Pour lutter contre les campagnols, quel usage les agriculteurs tchèques pourront-ils faire du phosphure de zinc ?
Experts des ministères de l’Agriculture, de la Santé, de l’Environnement, écologistes et autres spécialistes des animaux se sont réunis, ce lundi, pour discuter du grave problème que constitue la pullulation des campagnols des champs. Vendredi dernier, le ministère de l’Agriculture a suspendu l’autorisation d’une utilisation générale d’un rodonticide appelé Stutox 2, un produit destiné à l’élimination des nuisibles rongeurs. Les écologistes estiment que le poison nuit aussi aux autres animaux, notamment aux rapaces et au gibier.
Dans un communiqué de presse publié vendredi, le président de la Fédération agricole a d’abord rappelé que les invasions de campagnols étaient un problème courant et cyclique, et que l’amplitude des fluctuations de sa population variait d’une année à l’autre. Avant de préciser que la prolifération observée cette année dépassait les proportions habituelles. Pour les cultivateurs tchèques, lutter contre ce petit rongeur au corps trapu et arrondi qui colonise les surfaces agricoles, est donc devenu une priorité, comme l’a confirmé le porte-parole du ministère de l’Agriculture, Vojtěch Bílý, avant la réunion de ce lundi :
« Nous nous attendons à ce que nos collègues des autres ministères nous présentent des propositions concrètes de façon à pouvoir faire avancer les choses et à trouver une solution qui convienne à toutes les parties concernées. Car ce qui est sûr, c’est que nous considérons que la situation actuelle est très grave, plus particulièrement dans le sud de la Moravie. Les agriculteurs risquent des pertes de l’ordre de plusieurs centaines de million d’euros. Il est donc urgent de résoudre le problème. »
En se nourrissant de plantes herbacées et des graines prélevées à la surface du sol, le campagnol des champs est un grand ravageur des cultures notamment de céréales. Comme dans d’autres pays, en République tchèque aussi, le contrôle de ses populations se fait essentiellement par traitement chimique. La substance toxique utilisée dans les champs de Bohême et de Moravie s’appelle le Stutox II, un rongicide à base de phosphure de zinc.Jusqu’à présent, le ministère de l’Agriculture a enregistré vingt demandes pour une application du produit qui se présente sous forme de granulés en plein champs, autrement dit également à la surface de ceux-ci, et pas seulement dans les terriers des campagnols. Toutefois, aucun cultivateur n’y a encore eu recours.

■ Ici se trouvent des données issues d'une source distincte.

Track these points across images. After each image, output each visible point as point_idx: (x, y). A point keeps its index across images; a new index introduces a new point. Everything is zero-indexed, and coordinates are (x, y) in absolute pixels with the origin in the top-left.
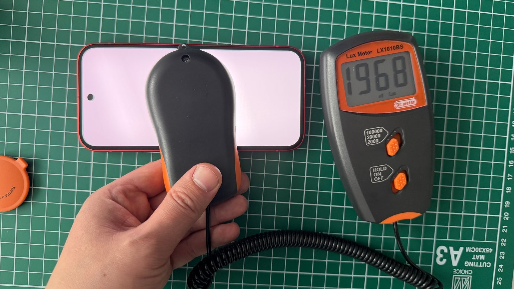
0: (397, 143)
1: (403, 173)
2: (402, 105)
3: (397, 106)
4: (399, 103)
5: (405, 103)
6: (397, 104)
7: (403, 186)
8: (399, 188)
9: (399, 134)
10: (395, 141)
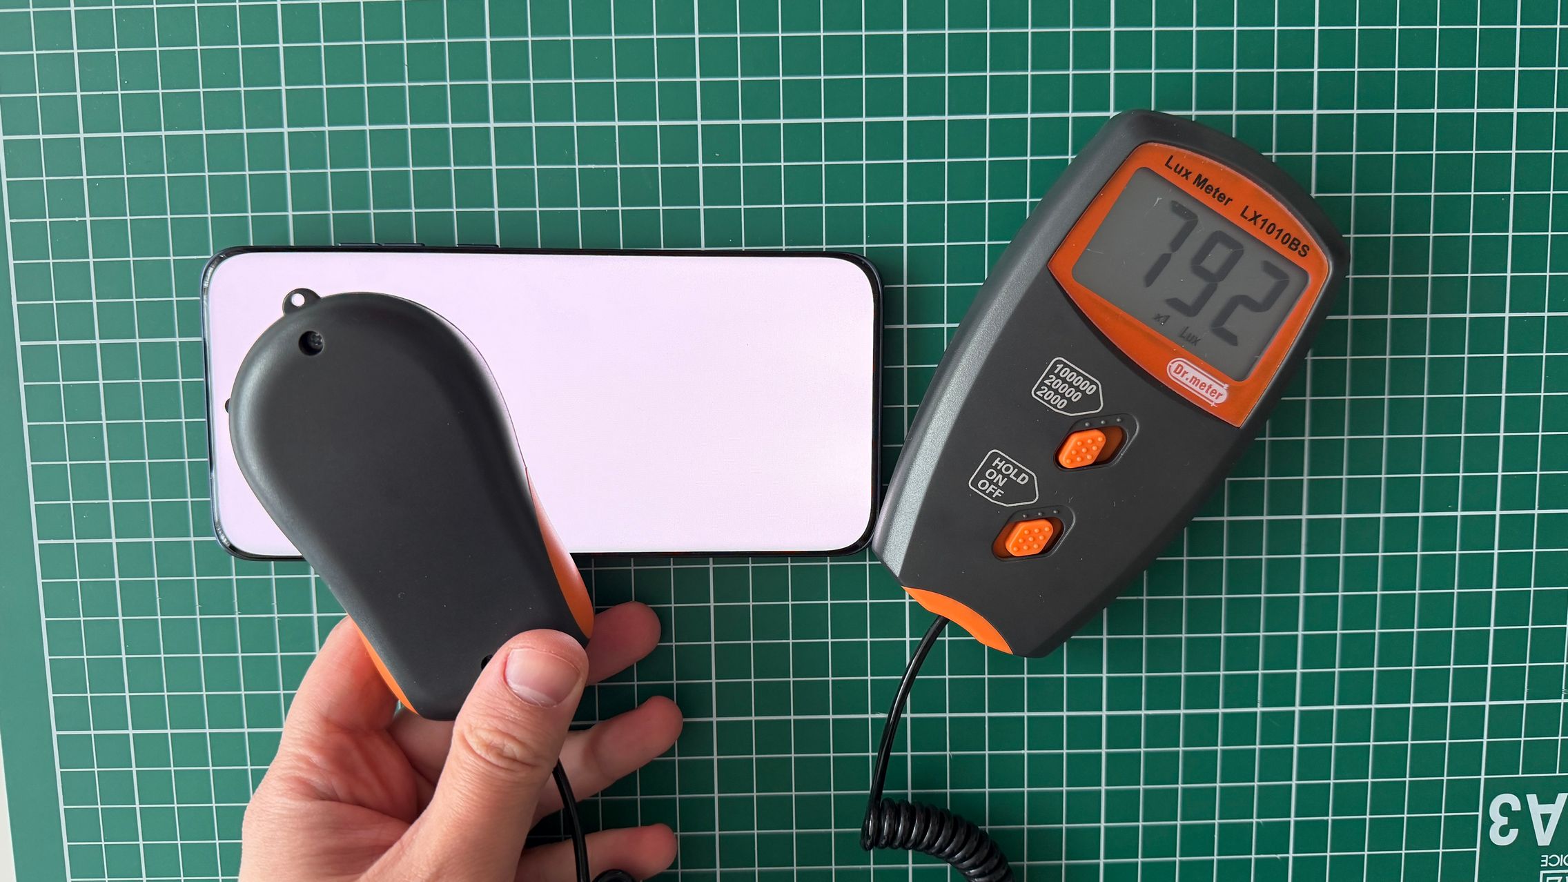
0: (1101, 449)
1: (1051, 528)
2: (1187, 379)
3: (1175, 371)
4: (1186, 368)
5: (1198, 381)
6: (1180, 365)
7: (1025, 551)
8: (1015, 549)
9: (1121, 433)
10: (1100, 439)
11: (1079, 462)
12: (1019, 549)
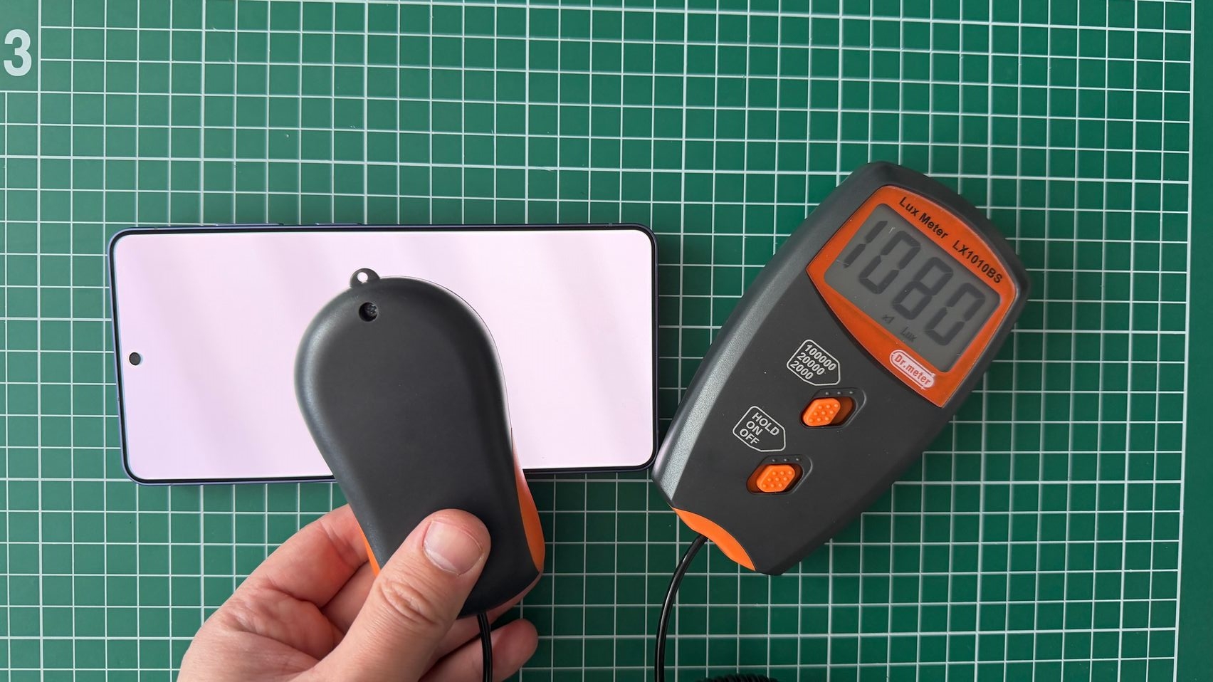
0: (836, 414)
1: (794, 472)
2: (904, 367)
3: (896, 360)
4: (905, 358)
5: (913, 368)
6: (900, 356)
7: (772, 489)
8: (764, 486)
9: (851, 403)
10: (836, 406)
11: (819, 422)
12: (768, 486)
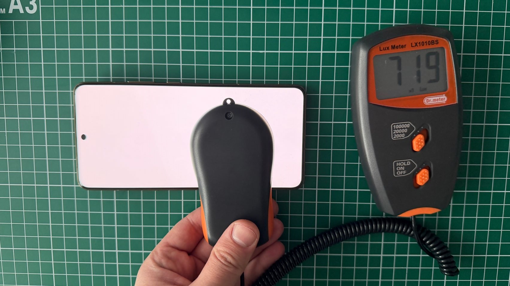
0: (423, 138)
1: (427, 170)
2: (432, 102)
4: (429, 99)
5: (435, 99)
6: (427, 100)
7: (424, 182)
8: (421, 183)
9: (426, 130)
10: (421, 137)
11: (421, 147)
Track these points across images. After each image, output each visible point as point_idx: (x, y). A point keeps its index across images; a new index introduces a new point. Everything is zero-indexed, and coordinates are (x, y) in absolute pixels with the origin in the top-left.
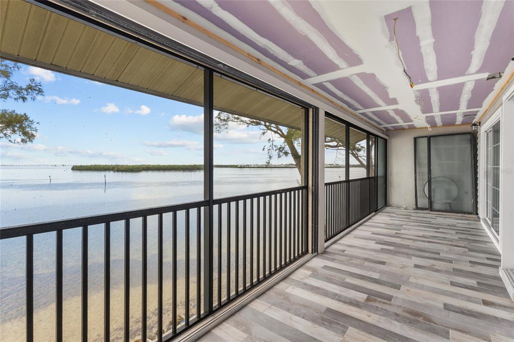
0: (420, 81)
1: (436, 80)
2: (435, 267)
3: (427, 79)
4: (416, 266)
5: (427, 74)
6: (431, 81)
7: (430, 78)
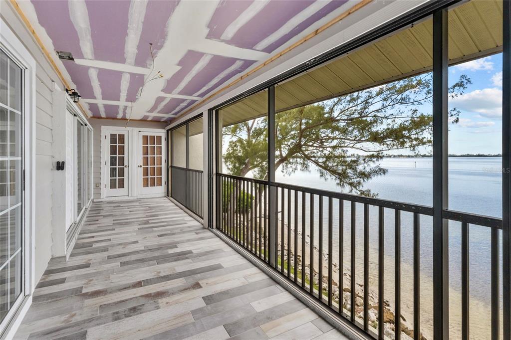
0: (137, 77)
1: (124, 72)
2: (123, 246)
3: (131, 76)
4: (136, 242)
5: (129, 80)
6: (129, 73)
7: (128, 76)
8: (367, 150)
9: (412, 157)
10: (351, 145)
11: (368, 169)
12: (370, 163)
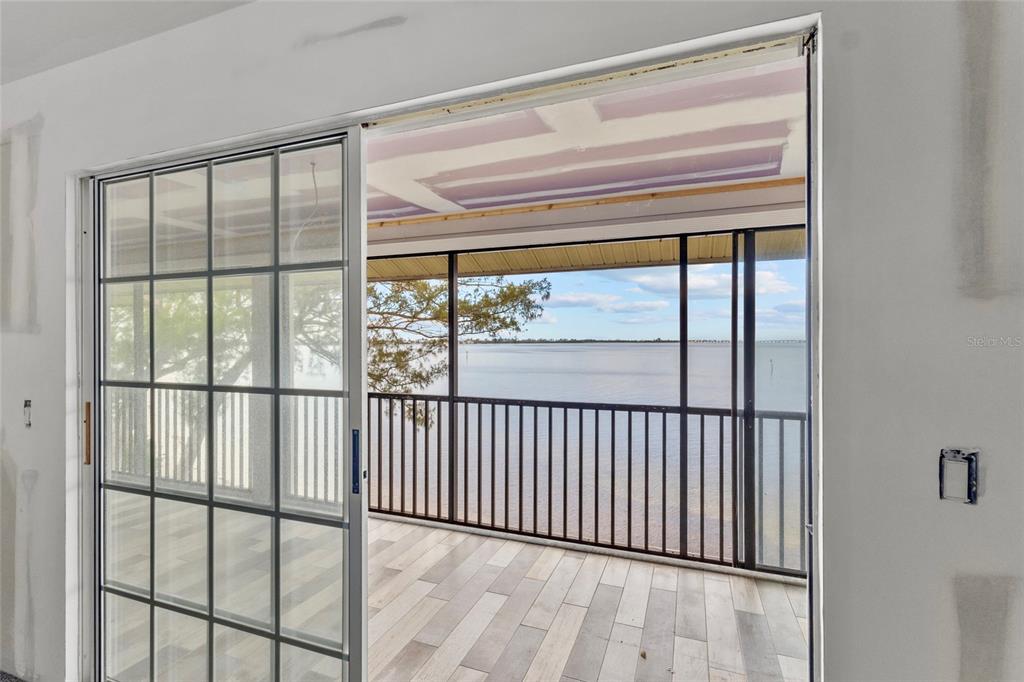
8: (428, 334)
9: (490, 342)
10: (403, 325)
11: (427, 367)
12: (430, 356)
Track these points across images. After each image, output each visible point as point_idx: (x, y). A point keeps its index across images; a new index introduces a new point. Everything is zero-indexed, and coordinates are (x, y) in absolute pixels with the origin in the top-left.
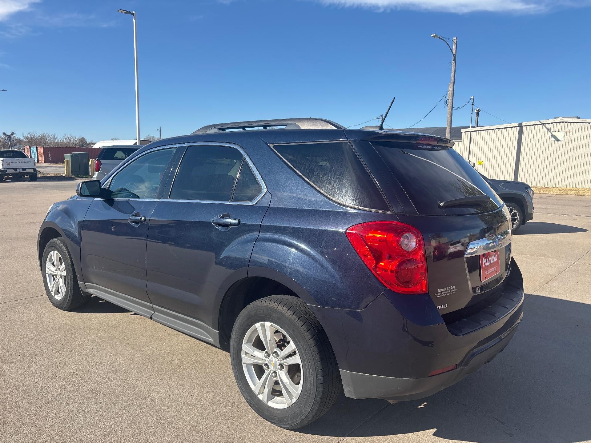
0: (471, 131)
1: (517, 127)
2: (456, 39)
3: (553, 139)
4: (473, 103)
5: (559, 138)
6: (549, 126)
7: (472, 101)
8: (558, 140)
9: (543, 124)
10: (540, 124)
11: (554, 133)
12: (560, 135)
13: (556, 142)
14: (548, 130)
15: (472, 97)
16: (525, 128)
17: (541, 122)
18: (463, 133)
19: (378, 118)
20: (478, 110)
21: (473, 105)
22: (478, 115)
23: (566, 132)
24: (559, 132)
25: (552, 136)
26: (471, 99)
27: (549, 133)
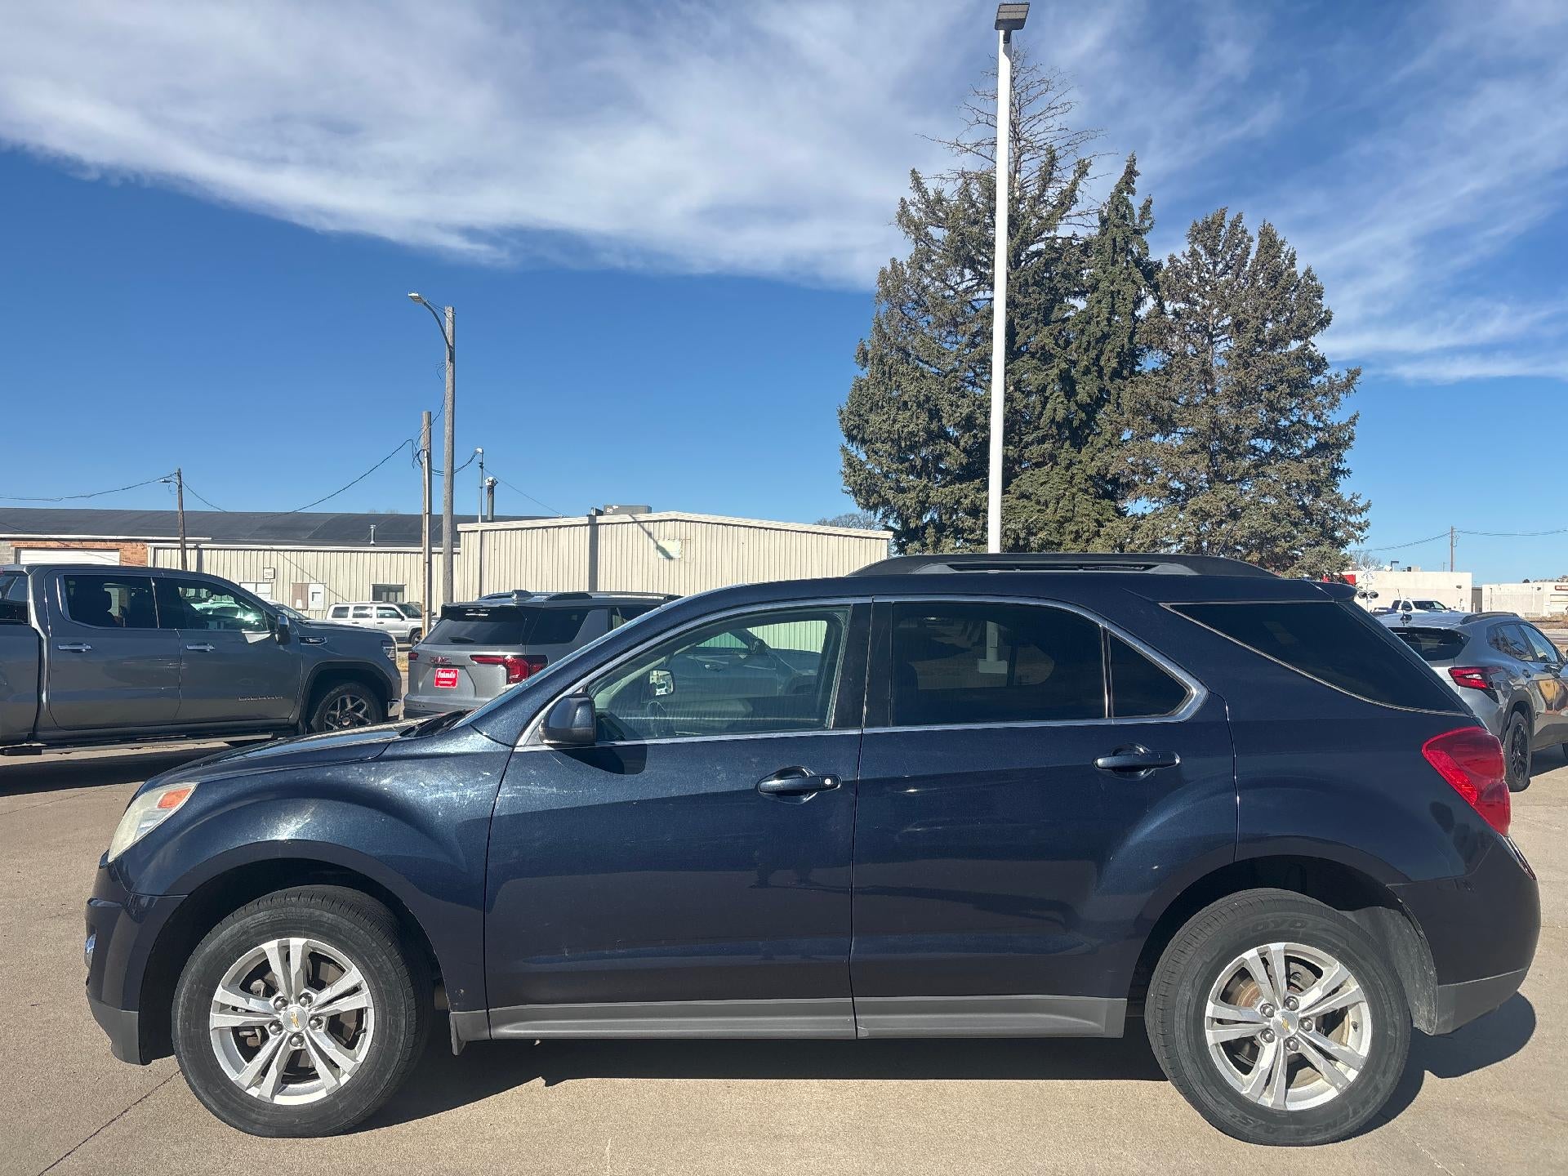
0: (482, 531)
1: (586, 525)
2: (451, 310)
3: (660, 555)
4: (482, 463)
5: (672, 554)
6: (650, 527)
7: (478, 459)
8: (670, 558)
9: (639, 522)
10: (633, 522)
11: (661, 543)
12: (673, 548)
13: (667, 561)
14: (650, 534)
15: (480, 450)
16: (601, 529)
17: (633, 518)
18: (462, 534)
19: (167, 479)
20: (493, 481)
21: (482, 467)
22: (493, 492)
23: (684, 541)
24: (670, 541)
25: (657, 548)
26: (476, 453)
27: (651, 541)
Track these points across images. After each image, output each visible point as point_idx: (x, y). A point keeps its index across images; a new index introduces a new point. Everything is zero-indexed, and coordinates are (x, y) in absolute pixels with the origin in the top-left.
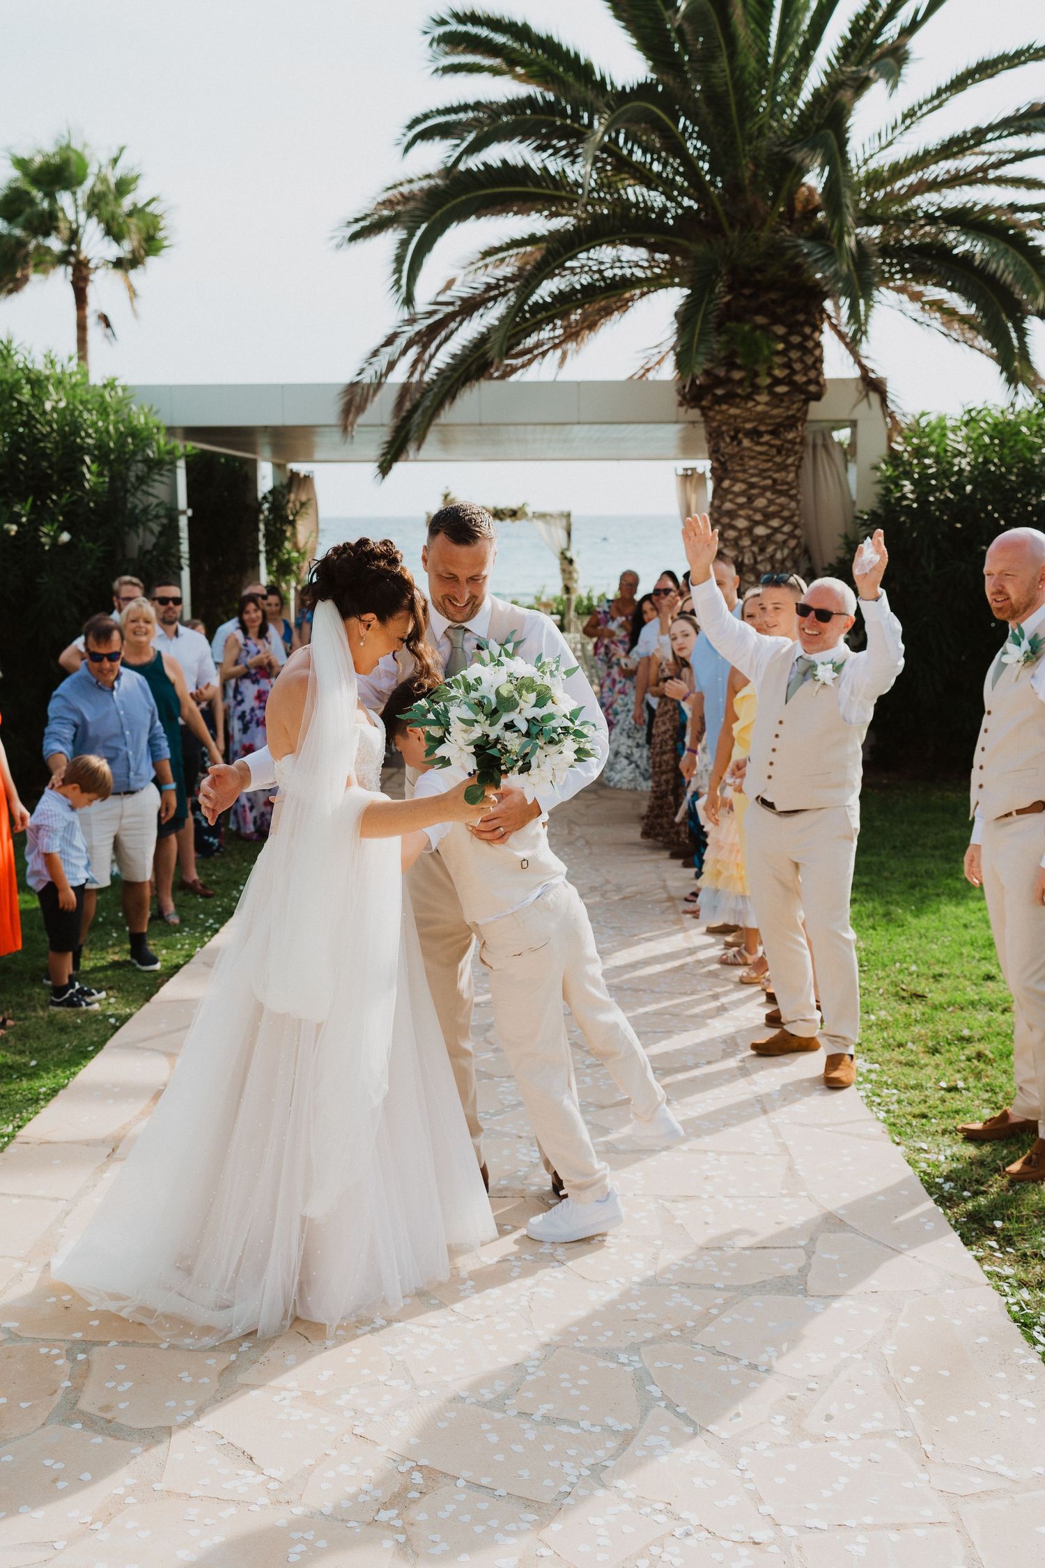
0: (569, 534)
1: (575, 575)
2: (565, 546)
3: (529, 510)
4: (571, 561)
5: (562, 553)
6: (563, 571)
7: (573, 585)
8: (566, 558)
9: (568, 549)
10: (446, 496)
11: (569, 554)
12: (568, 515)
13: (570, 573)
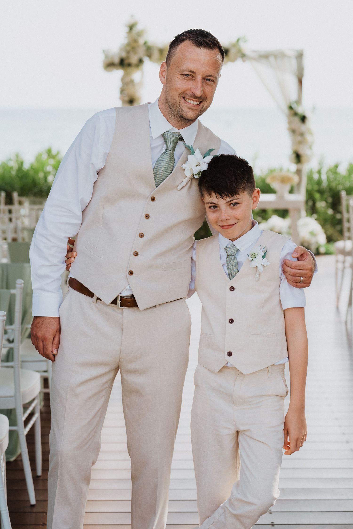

Entre autres raisons parce que le phosphure de zinc menace également la faune non-cible, en particulier les rapaces qui comptent parmi les prédateurs des campagnols et les mammifères. L’ornithologue Václav Zámečník explique ainsi les risques encourus par les oiseaux chasseurs de rongeurs :
« Le produit qu’ils vont ingérer en attrapant des campagnols encore vivants a des conséquences néfastes sur eux. Certes, les oiseaux ne mourront pas sur le champ, mais le produit peut grandement influencer leur reproduction ou même leur survie. »
Employé à l’Institut de recherche agricole (ZSÚ), Jakub Beránek tempère toutefois cette idée. Selon lui, en effet, le rotonditice agit sur les organes internes du campagnol, ce qui limiterait les effets non intentionnels, et notamment le risque d’intoxication pour les autres animaux :
« Le Stutox est une substance qui se transforme en gaz toxique dans l’estomac des campagnols et qui, de fait, reste dans leurs entrailles. Or, ce que mangent généralement les rapaces, ce sont les muscles des rongeurs, et pas les intestins. Mais même si c’était le cas, les rapaces possèdent un réflexe nauséeux très développé, ce qui fait qu’il vomit ces choses-là. »Il existe néanmoins d’autres moyens pour contrôler les populations de campagnols des champs, notamment la mise en œuvre sur le long terme d’un certain nombre de pratiques comme le piégeage, la déstabilisation des sols ou encore le piétinement. Mais en plus de n’être efficaces sur le long terme, toutes présentent le désavantage de nécessiter d’importants besoins en main-d’œuvre, bien plus importants qu’en cas de recours au Stutox ou à une autre substance chimique.